Collected data
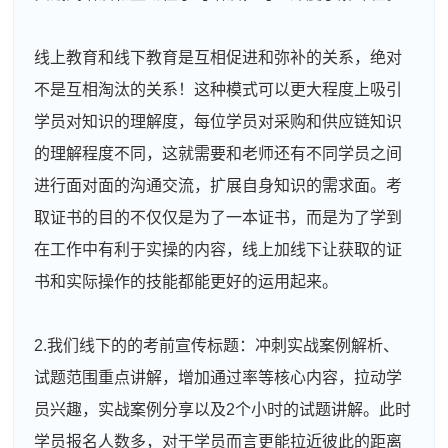
线上教育和线下教育是互相促进和弥补的关系，绝对
不是互相淘汰的关系！这种模式可以更大程度上吸引
学员对知识的理解度，每位学员对采购和供应链知识
的理解程度不同，这就需要和老师还有不同学员之间
进行面对面的沟通交流，扩展自身知识的需求面。考
取证书的目的不仅仅是为了一本证书，而是为了学到
在工作中有利于实操的内容，线上加线下让获取的证
书和实际操作的技能都能更好的运用起来。
2.我们线下的的考前宣传标题：冲刺实战案例解析、
试题范围重点讲解，增加通过率等核心内容，拉动学
员兴趣，实战案例分享以及2个小时的试题讲解。此时
学员报名人数多，对于学员而言更能拉近彼此的距离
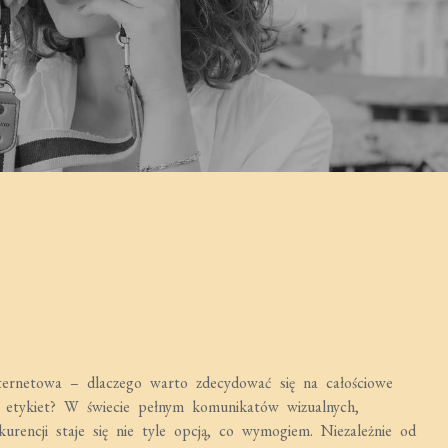
ernetowa – dlaczego warto zdecydować się na całościowe
 etykiet? W świecie pełnym komunikatów wizualnych,
kurencji staje się nie tyle opcją, co wymogiem. Niezależnie od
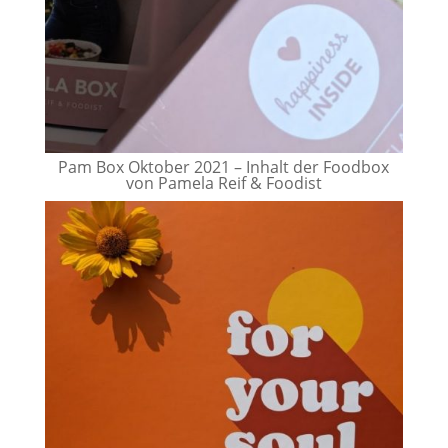
Pam Box Oktober 2021 – Inhalt der Foodbox
von Pamela Reif & Foodist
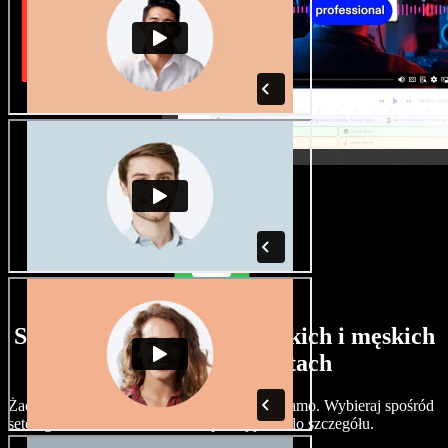
Szeroki wybór głosów żeńskich i męskich
w różnych akcentach
Żadne dwa projekty nie muszą brzmieć tak samo. Wybieraj spośród
setek głosów i akcentów AI i dopracuj je co do szczegółu.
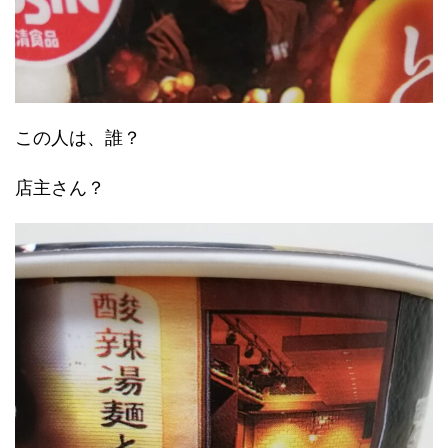
この人は、誰？
店主さん？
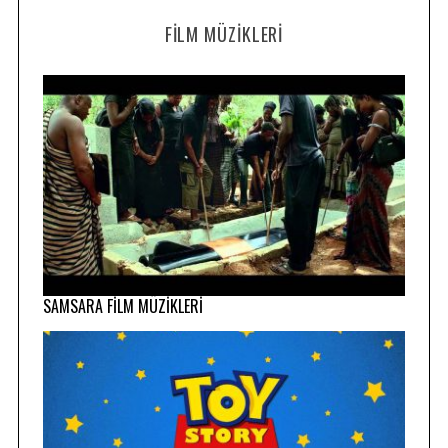
FILM MÜZIKLERI
SAMSARA FİLM MÜZİKLERİ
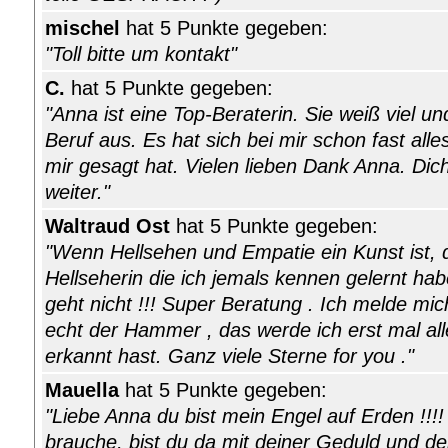
mischel
hat 5 Punkte gegeben:
"Toll bitte um kontakt"
C.
hat 5 Punkte gegeben:
"Anna ist eine Top-Beraterin. Sie weiß viel un
Beruf aus. Es hat sich bei mir schon fast all
mir gesagt hat. Vielen lieben Dank Anna. Dic
weiter."
Waltraud Ost
hat 5 Punkte gegeben:
"Wenn Hellsehen und Empatie ein Kunst ist, d
Hellseherin die ich jemals kennen gelernt habe
geht nicht !!! Super Beratung . Ich melde mic
echt der Hammer , das werde ich erst mal al
erkannt hast. Ganz viele Sterne for you ."
Mauella
hat 5 Punkte gegeben:
"Liebe Anna du bist mein Engel auf Erden !!!
brauche, bist du da mit deiner Geduld und de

Try it
Every line of the entries above that holds "bist" should be copied out.

Output
"Liebe Anna du bist mein Engel auf Erden !!!
brauche, bist du da mit deiner Geduld und de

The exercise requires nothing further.